▼

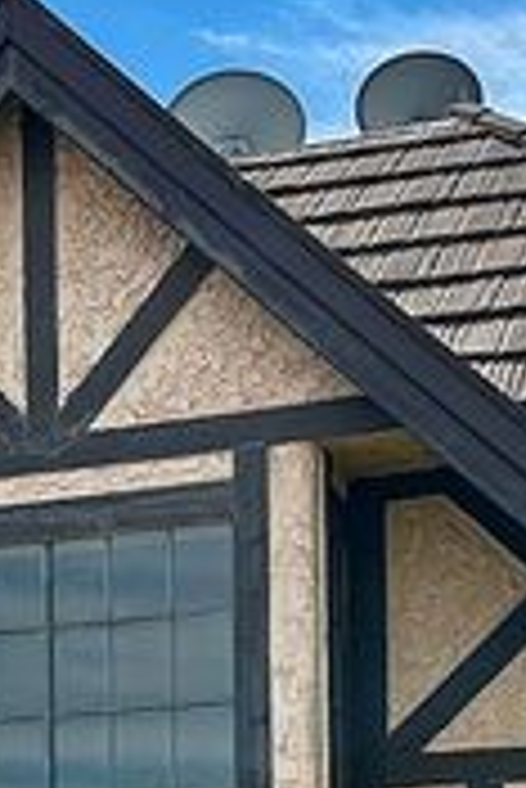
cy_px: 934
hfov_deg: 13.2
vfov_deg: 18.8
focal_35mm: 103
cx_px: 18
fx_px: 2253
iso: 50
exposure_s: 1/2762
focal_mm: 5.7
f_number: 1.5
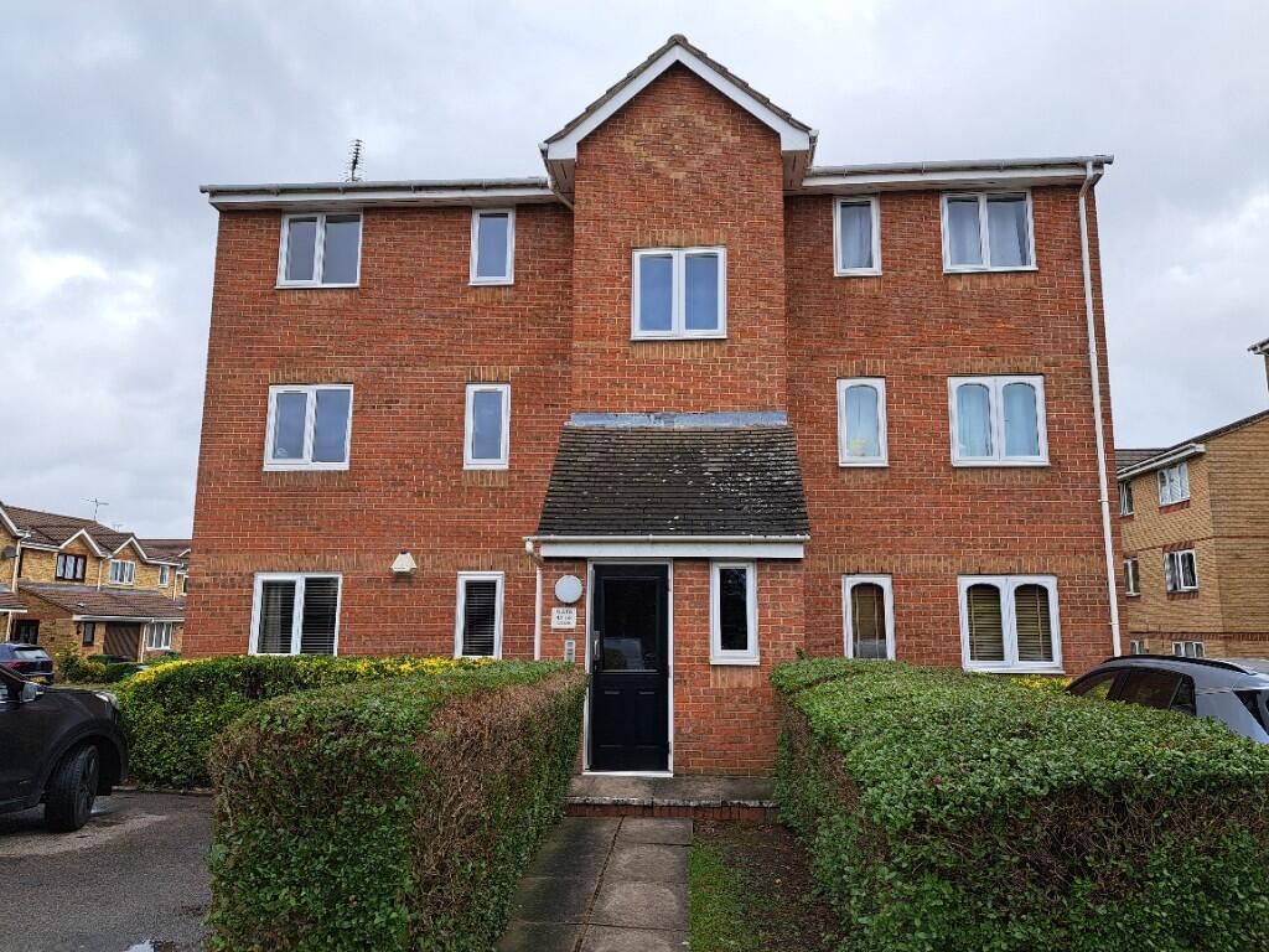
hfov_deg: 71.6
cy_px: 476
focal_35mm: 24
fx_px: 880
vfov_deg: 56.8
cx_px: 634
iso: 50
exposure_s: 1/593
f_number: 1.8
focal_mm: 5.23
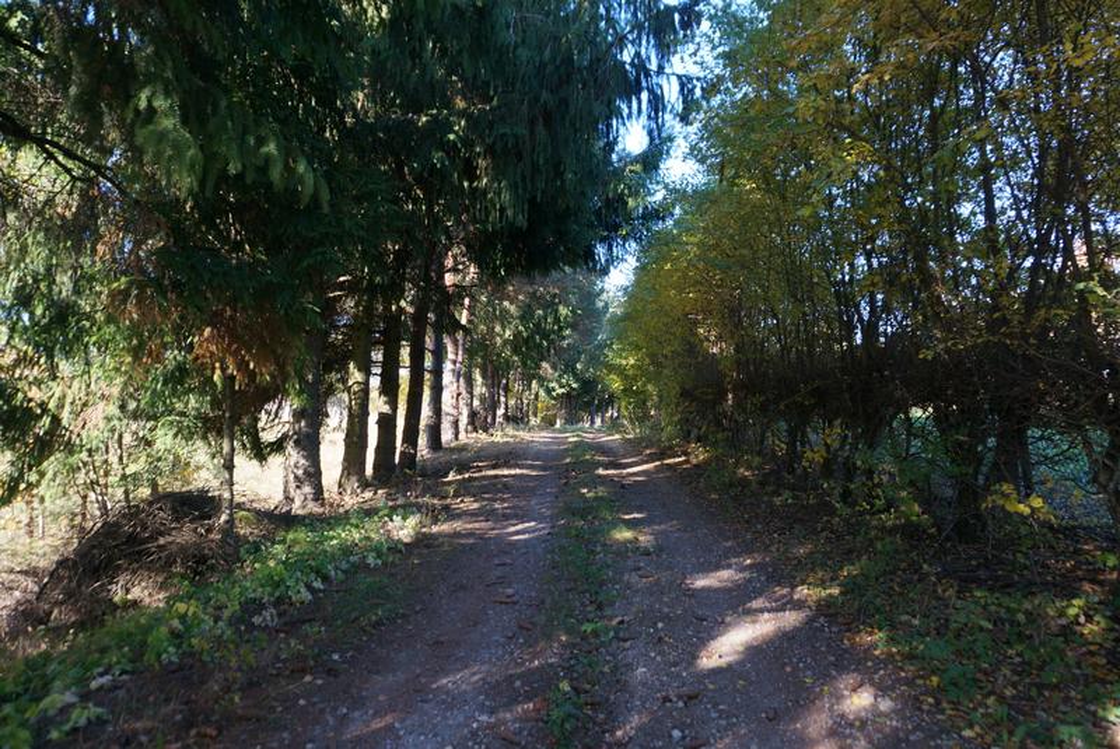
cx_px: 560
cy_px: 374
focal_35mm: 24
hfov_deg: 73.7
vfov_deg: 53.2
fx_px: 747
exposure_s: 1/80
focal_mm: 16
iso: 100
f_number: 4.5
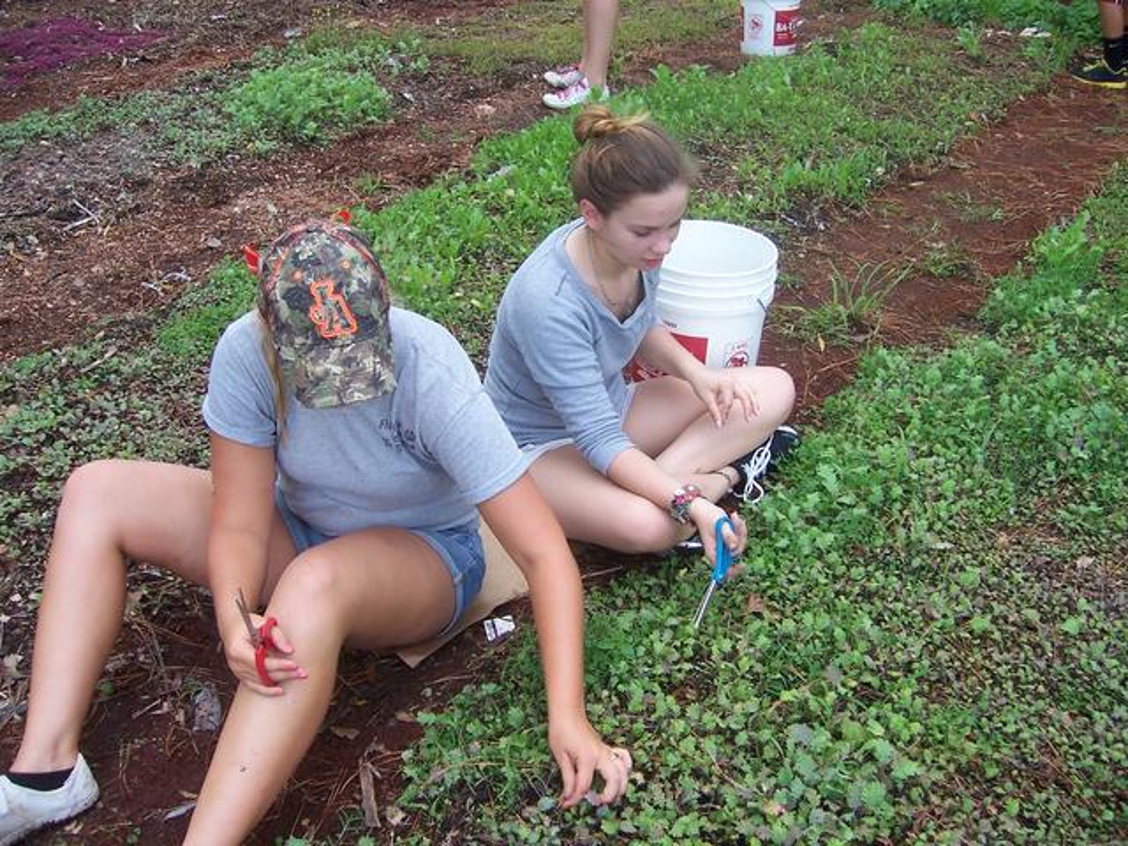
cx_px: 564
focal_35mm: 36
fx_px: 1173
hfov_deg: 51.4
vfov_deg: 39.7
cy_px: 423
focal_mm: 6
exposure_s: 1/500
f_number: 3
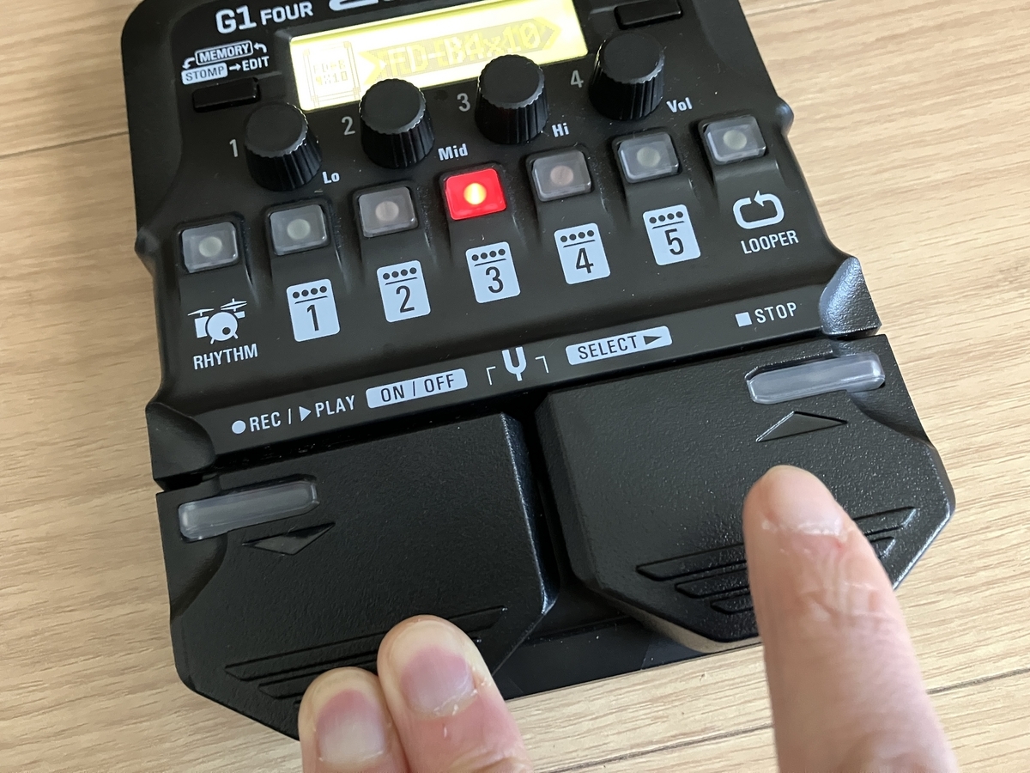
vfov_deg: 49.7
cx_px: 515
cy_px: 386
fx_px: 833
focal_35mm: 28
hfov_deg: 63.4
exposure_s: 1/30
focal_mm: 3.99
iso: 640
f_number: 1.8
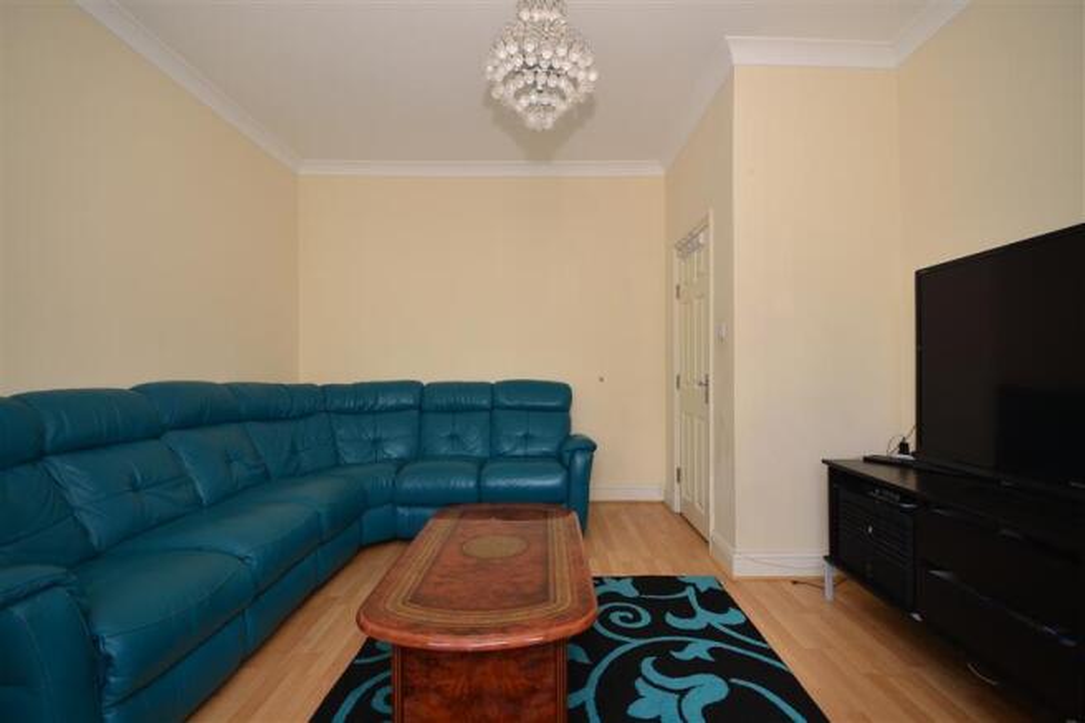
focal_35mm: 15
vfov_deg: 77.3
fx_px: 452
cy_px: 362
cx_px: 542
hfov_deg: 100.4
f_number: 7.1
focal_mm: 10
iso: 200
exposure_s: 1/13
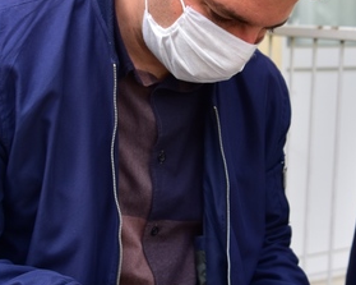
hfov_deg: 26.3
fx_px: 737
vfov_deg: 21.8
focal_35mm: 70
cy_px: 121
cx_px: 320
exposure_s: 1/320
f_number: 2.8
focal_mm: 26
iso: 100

▲

Task to complete
Repeat exactly the lines above, starting at the one that contains "focal_mm: 10" and stopping at the last line of the entries, and leave out the pictures.

Result for this task
focal_mm: 10
iso: 200
exposure_s: 1/13
hfov_deg: 26.3
fx_px: 737
vfov_deg: 21.8
focal_35mm: 70
cy_px: 121
cx_px: 320
exposure_s: 1/320
f_number: 2.8
focal_mm: 26
iso: 100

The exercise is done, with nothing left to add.